Confirmed Cases of Influenza A
As of today, February 19th, the Licking County Health Department Dashboard reflects a total of 1349 case of influenza within Licking County.
We are writing today to notify campus that we have 2 confirmed cases of Influenza A, which were diagnosed within the last two days. Our concern is that additional cases of Influenza, within our campus community, could be on the horizon.
The flu is a respiratory illness caused by the influenza virus. The virus is contagious and spreads through the air from person-to-person. Persons with the flu typically have an abrupt (rapid) onset, within a few hours, of all or some of the following symptoms:
- High fever
- Painful cough
- Generalized body aches
- Respiratory inflammation or wheezing
- Nasal congestion
- Sore Throat
Remember these symptoms come on rapidly, NOT gradually.
If students are ill with flu or flu-like symptoms, they should not attend class, dining halls or other public spaces.

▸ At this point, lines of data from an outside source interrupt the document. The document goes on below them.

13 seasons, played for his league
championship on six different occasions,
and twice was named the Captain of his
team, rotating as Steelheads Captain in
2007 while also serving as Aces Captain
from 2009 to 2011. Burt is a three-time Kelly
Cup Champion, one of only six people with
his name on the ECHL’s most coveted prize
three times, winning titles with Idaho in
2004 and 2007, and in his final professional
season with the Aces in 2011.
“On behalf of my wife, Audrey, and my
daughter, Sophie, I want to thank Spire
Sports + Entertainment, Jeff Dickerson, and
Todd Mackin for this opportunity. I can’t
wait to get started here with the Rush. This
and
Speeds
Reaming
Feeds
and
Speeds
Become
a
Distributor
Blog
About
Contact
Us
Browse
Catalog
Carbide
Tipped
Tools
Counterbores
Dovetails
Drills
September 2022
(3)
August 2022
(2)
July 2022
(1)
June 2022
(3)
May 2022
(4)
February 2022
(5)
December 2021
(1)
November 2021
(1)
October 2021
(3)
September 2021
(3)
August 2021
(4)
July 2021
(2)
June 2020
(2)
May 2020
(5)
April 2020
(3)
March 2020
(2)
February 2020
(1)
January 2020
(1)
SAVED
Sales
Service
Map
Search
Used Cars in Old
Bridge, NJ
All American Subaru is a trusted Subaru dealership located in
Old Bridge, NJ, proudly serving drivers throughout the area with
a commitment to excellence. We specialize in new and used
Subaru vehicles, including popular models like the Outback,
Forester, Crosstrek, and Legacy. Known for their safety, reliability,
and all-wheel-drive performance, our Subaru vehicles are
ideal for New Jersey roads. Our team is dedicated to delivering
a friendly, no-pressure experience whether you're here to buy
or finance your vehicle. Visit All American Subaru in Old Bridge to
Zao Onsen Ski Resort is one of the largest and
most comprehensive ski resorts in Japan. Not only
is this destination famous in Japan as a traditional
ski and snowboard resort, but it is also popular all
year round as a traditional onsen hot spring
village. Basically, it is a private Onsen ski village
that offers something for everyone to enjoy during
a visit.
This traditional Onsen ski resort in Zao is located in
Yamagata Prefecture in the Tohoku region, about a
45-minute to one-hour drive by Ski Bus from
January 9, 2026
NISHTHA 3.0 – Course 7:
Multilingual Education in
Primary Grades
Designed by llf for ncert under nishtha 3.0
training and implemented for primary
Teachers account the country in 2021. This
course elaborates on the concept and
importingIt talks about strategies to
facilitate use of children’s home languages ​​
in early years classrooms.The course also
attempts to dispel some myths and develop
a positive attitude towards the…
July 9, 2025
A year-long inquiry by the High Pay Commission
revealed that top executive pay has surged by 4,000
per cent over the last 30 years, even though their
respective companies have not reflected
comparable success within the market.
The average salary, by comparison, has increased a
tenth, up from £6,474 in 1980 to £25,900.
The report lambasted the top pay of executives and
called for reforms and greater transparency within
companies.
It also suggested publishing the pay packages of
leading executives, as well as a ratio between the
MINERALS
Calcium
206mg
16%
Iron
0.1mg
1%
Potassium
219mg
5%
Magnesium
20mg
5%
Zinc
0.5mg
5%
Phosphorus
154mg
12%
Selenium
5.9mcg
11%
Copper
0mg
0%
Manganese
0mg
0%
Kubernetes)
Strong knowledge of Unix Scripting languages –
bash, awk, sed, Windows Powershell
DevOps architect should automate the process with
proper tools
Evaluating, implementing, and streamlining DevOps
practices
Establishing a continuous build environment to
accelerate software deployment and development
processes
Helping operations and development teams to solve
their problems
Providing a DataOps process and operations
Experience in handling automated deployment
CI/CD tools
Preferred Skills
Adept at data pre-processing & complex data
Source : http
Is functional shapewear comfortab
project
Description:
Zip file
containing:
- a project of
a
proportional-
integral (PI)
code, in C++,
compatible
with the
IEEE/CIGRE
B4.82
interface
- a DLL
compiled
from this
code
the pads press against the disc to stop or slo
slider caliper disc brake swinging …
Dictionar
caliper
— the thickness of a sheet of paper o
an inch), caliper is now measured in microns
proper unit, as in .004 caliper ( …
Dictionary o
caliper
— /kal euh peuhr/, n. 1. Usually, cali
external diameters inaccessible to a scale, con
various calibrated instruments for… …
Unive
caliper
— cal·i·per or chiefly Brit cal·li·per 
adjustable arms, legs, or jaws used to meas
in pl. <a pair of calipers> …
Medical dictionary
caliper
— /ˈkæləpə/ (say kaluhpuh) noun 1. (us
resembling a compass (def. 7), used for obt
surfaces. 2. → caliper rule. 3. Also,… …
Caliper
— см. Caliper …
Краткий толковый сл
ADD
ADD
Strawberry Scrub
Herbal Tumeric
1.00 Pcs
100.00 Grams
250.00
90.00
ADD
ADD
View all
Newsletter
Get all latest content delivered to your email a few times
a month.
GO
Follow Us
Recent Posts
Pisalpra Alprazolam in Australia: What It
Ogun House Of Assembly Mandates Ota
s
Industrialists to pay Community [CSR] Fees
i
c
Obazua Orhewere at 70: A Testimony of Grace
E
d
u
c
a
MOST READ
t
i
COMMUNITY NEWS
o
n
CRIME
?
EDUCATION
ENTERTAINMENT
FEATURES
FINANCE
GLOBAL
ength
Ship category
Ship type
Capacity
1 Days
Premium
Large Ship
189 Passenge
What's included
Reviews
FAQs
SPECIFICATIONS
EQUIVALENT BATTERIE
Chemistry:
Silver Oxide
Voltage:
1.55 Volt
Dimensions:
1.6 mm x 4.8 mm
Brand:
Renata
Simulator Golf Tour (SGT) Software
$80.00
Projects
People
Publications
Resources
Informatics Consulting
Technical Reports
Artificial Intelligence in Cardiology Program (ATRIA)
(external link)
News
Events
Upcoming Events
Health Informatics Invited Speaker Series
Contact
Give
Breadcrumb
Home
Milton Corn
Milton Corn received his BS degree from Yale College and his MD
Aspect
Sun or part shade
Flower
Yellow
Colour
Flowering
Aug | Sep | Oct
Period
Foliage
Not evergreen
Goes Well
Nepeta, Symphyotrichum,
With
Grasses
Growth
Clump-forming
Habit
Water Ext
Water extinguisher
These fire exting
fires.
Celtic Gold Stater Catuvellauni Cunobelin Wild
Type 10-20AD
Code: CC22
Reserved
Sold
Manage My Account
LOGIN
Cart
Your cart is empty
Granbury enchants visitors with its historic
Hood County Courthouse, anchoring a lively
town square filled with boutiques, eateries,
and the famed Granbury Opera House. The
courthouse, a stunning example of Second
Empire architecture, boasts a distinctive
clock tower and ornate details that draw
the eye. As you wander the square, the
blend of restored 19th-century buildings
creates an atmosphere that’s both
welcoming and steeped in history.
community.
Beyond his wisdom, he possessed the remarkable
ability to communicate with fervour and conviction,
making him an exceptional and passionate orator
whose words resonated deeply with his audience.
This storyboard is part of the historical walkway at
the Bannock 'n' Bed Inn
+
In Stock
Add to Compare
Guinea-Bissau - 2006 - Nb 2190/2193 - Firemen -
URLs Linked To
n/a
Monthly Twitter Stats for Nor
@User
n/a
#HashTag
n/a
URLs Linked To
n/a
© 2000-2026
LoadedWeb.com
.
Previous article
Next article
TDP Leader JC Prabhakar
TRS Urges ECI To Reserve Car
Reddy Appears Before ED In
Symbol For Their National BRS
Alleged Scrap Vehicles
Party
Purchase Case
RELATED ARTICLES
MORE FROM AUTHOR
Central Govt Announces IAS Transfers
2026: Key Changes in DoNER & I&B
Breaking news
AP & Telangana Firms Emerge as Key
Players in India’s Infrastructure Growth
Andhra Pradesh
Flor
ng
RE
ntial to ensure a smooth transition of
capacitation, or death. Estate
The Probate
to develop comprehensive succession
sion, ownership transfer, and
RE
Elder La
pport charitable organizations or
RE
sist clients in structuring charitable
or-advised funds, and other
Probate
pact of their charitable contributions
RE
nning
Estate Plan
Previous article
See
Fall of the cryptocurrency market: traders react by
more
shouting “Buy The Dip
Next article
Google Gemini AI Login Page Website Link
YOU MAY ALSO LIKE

If a staff member is ill with the flu or flu-like symptoms they should stay home. The general rule is you must be free of fever, without taking fever reducer, for 24 hours prior to returning to school or work.
The average duration of the flu is one week, but some symptoms may linger for up to a month. For people that are classified by the Centers for Disease Control (CDC) as High Risk it is particularly important that you seek medical care immediately after symptoms appears. This high risk group includes anyone with heart disease, diabetes, kidney disorder blood disorders, respiratory disease, impaired immune systems, or people over 65.
Students and staff should seek medical care if symptoms suspicious of Influenza develop. Flu-related complications, such as pneumonia, can occur. This is especially true for persons with chronic disease (high risk group). Because of the risk of complications, antiviral medications are used with high-risk populations but the medicine should be started within the first 48 hours after symptoms develop.
If you develop flu-like symptoms, as listed above, contact the Whisler Center for Student Wellness at 740-587- 6200 for further advice.
The following are preventative strategies to help minimize your risk of getting the flu.
- Get the flu vaccination. The flu vaccination this season is effective 10-30% of the time, however the CDC still recommends receiving the flu vaccination this season.
- Wash your hands frequently, or use commercial hand sanitizer, especially after touching objects in public areas.
- Avoid touching your eyes, nose, and mouth.
- Avoid close contact with sick people.
- When coughing or sneezing, cough into the bend of your elbow or a Kleenex, rather than directly into your hand.
- Take good care of yourself - i.e. adequate sleep, consume a nutritious diet, and drink plenty of water.